So, what do you get the couple who has everything? As it turns out, a sleeping bag, a papier-mâché doll, caribou antler snow goggles and a jar of Vegemite.
St. James's Palace today all but handed over the contents of the royal newlyweds' customs declarations forms, revealing in a full, 14-page rundown (that's a lot of thank yous to write) each and every goodwill present handed to Will and Kate as they made their high-profile ways together through Canada and the U.S. as well as during the duke's solo trip to Australia and New Zealand.
It's interesting to note that while some gifts were intended just for Will (a pair of cufflinks, a flying helmet, a tartan waistcoat and an address book from his Canadian commonwealth pals) and some were intended only for Kate (a knitted prayer shawl, a brown ash basket, a framed Canadian stamp and a peacock feather fascinator), Middleton did seem to win the popularity contest, amassing more gifts from individuals—in other words, not heads of state, foreign royal family members or public officials—than her hubby.

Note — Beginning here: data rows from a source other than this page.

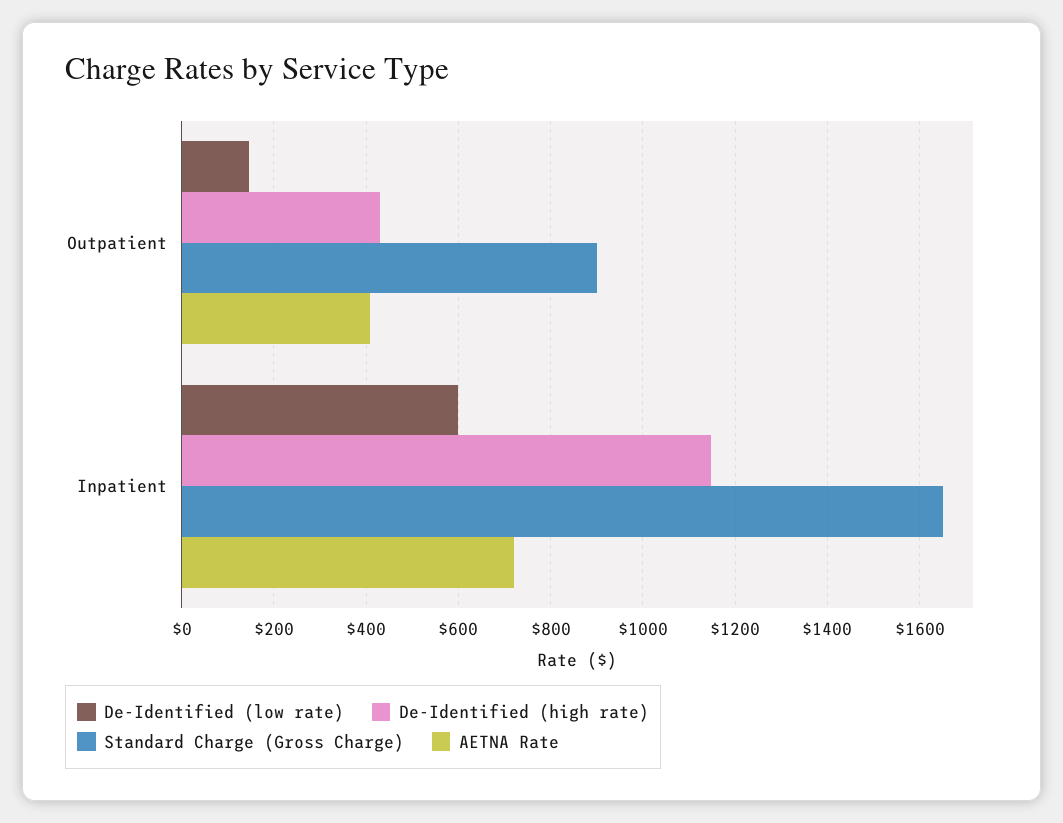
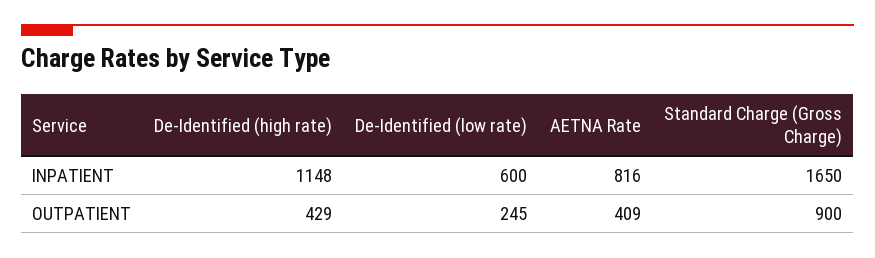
De-Identified (low rate), Outpatient: 140 -> 245
AETNA Rate, Inpatient: 720 -> 816

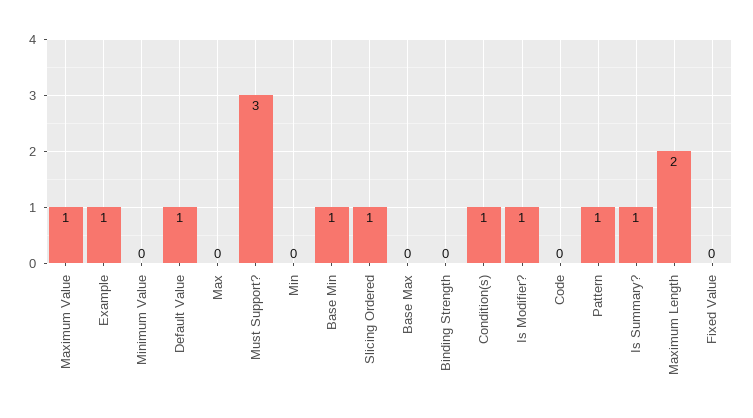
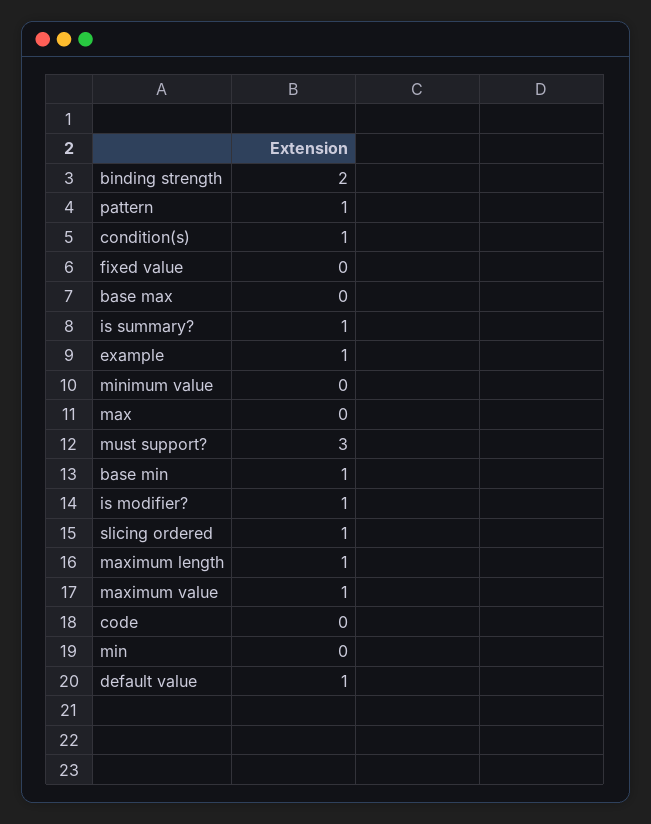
Binding Strength: 0 -> 2
Maximum Length: 2 -> 1

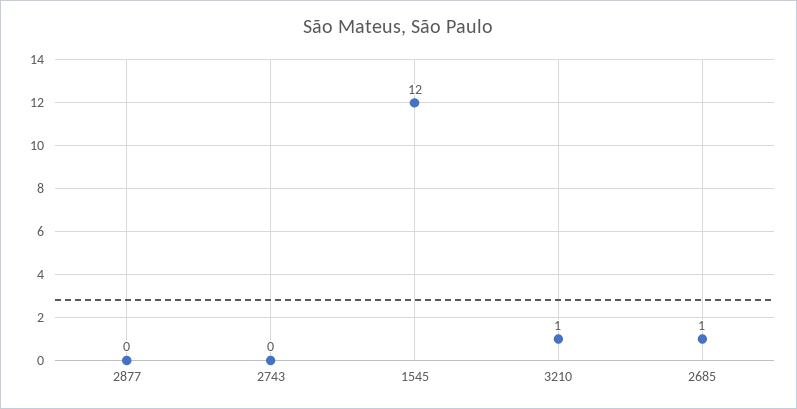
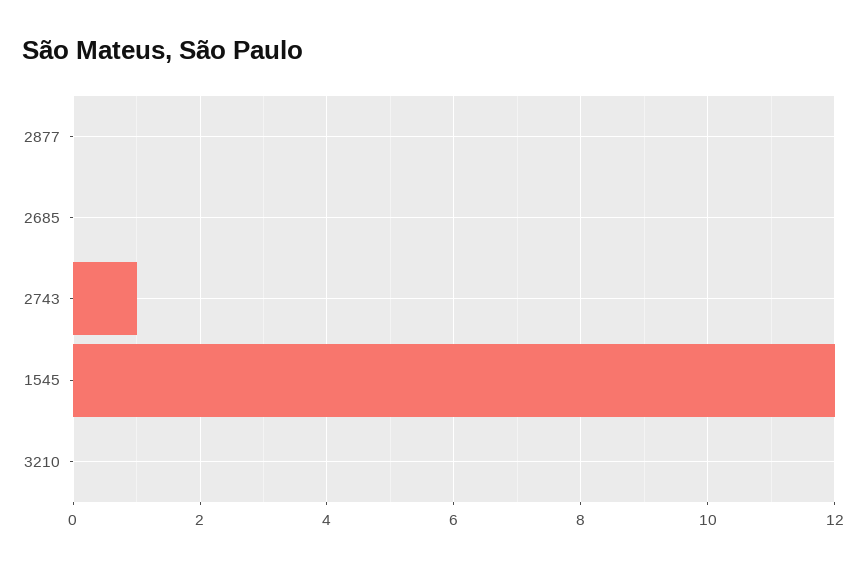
2743: 0 -> 1
3210: 1 -> 0
2685: 1 -> 0

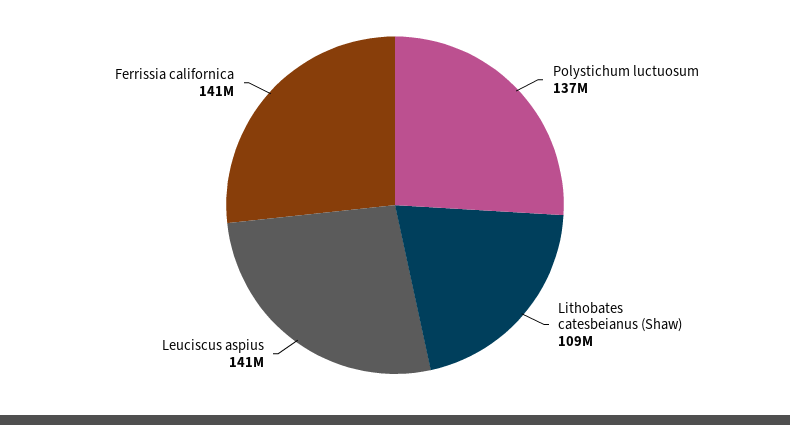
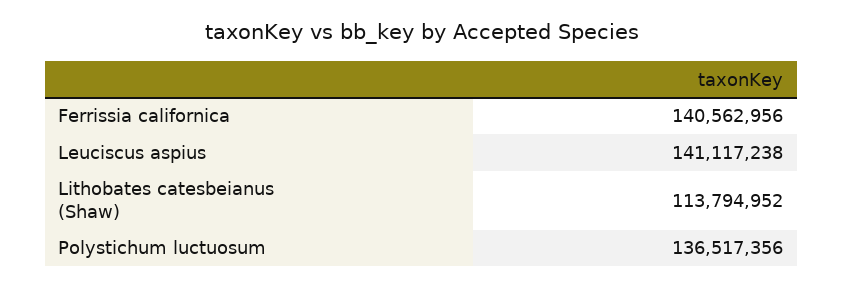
Lithobates catesbeianus (Shaw): 109000000 -> 113794952

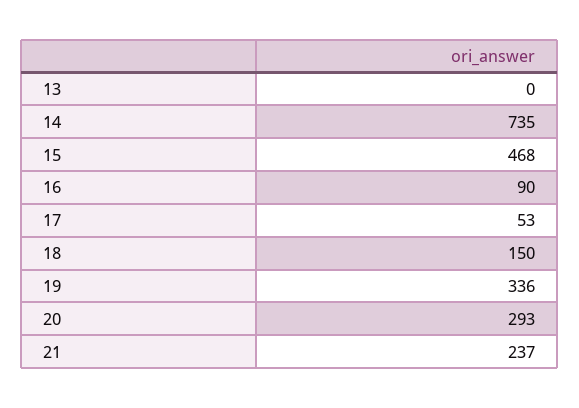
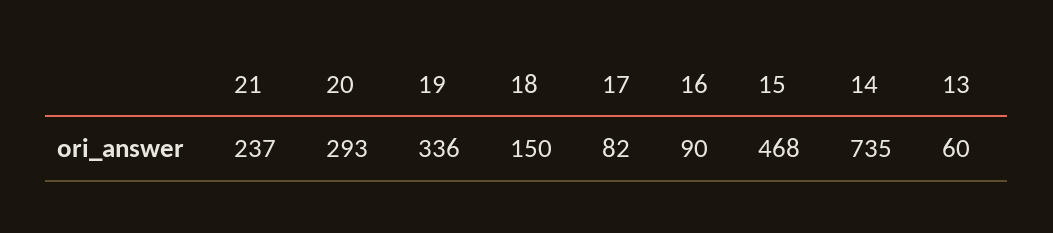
13: 0 -> 60
17: 53 -> 82

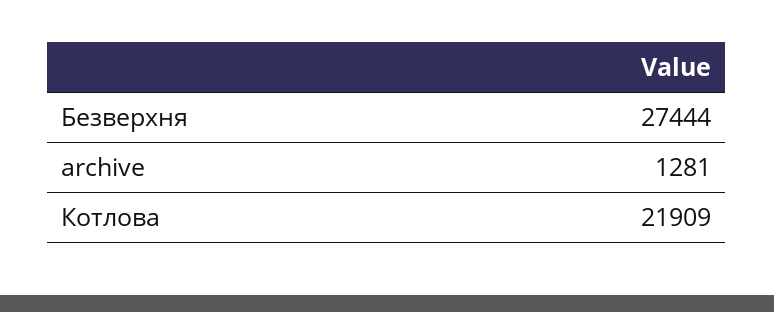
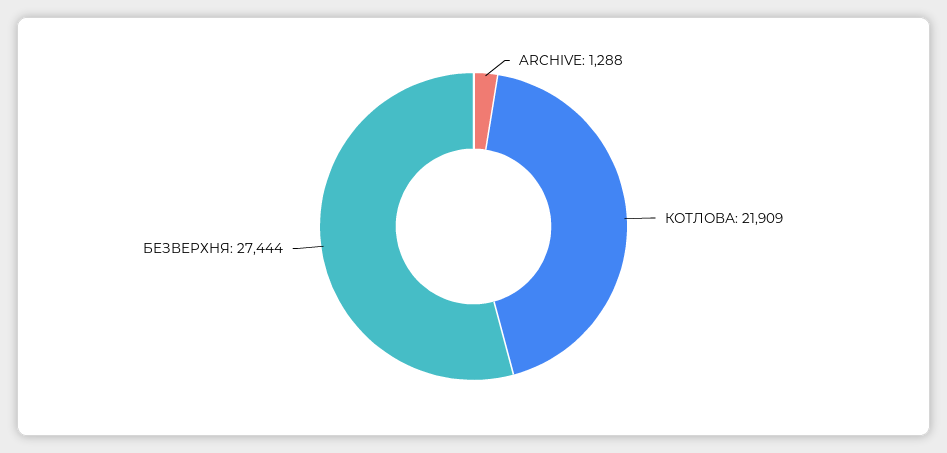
archive: 1281 -> 1288

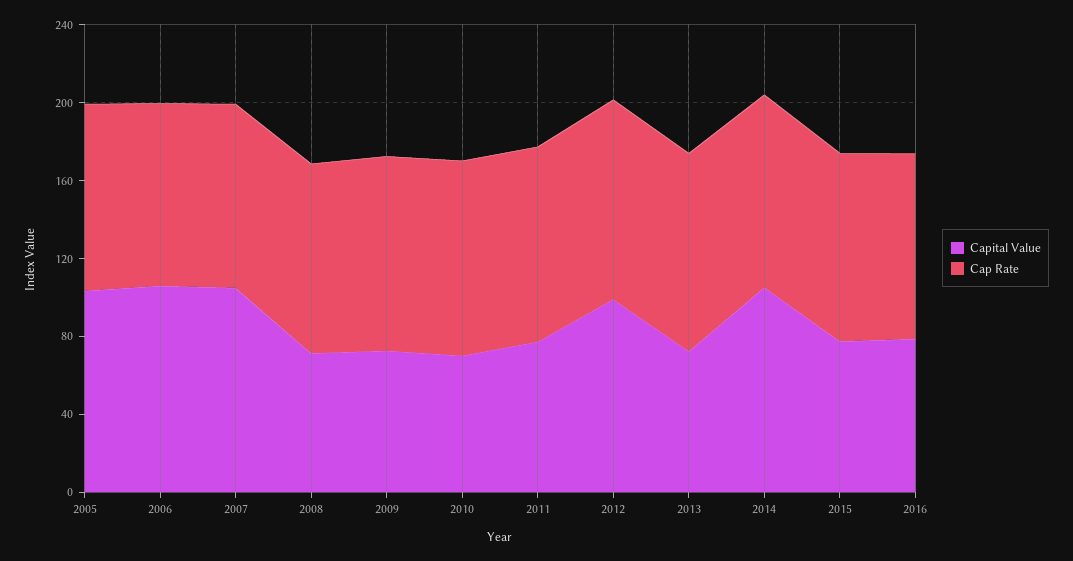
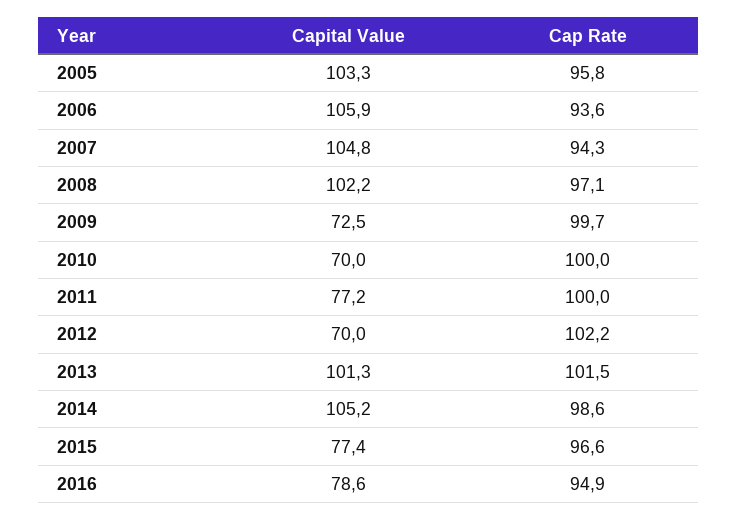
Capital Value, 2008: 70 -> 102.2
Capital Value, 2012: 100 -> 70
Capital Value, 2013: 70 -> 101.3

The people's duchess, indeed.
As for their more curious pieces of accumulated swag, here's a sampling of some of the more unorthodox gifts the royals no doubt graciously accepted during their travels:
From Canada: A ball point pen, wooden heart box with charm bracelet, two polar bear lapel badges, tartan fascinator, rag and porcelain dolls, dresses and jackets, hand painted scarf, wicker flower basket, two mosquito traps, three pairs of shoes, a bottle of whiskey (now we're talking), game boards and pieces, leather-bound invitation to Parks Canada, two chef's jackets, four plates, quilt, wooden humidor, children's drawings, bottle of icewine, three red hockey jerseys (duh), Aboriginal bronze, books, cowboy hats, caribou antler snow goggles, a framed facsimile of the First Treaty of the First Nations of Canada, and a dog toy. Lest we forget, the royals are petless—but maybe it's a little something for the queen's corgis?
From the U.S.: A teddy bear (aww), iPad (sweet!), wine coasters, bread board, newspaper clippings from the Chicago Daily Sun & Times, earrings, DVDs, framed film still and a selection of medals. Apparently, Americans are big on hospitality, but short on gifts.
From New Zealand: An apron, carved and inscribed building fragments from Christchurch earthquake, books, baseball caps, a block of jade, scented soaps and hand towels, and books, books and more books.
From Australia: Some jewelry, cricket hacket, Akubra hat, commemorative coins, sleeping bag, Aboriginal craftwork, wooden mantel clock, papier-mâché model, and, the piece de resistance, a jar of Vegemite. And yes, that last one was given anonymously.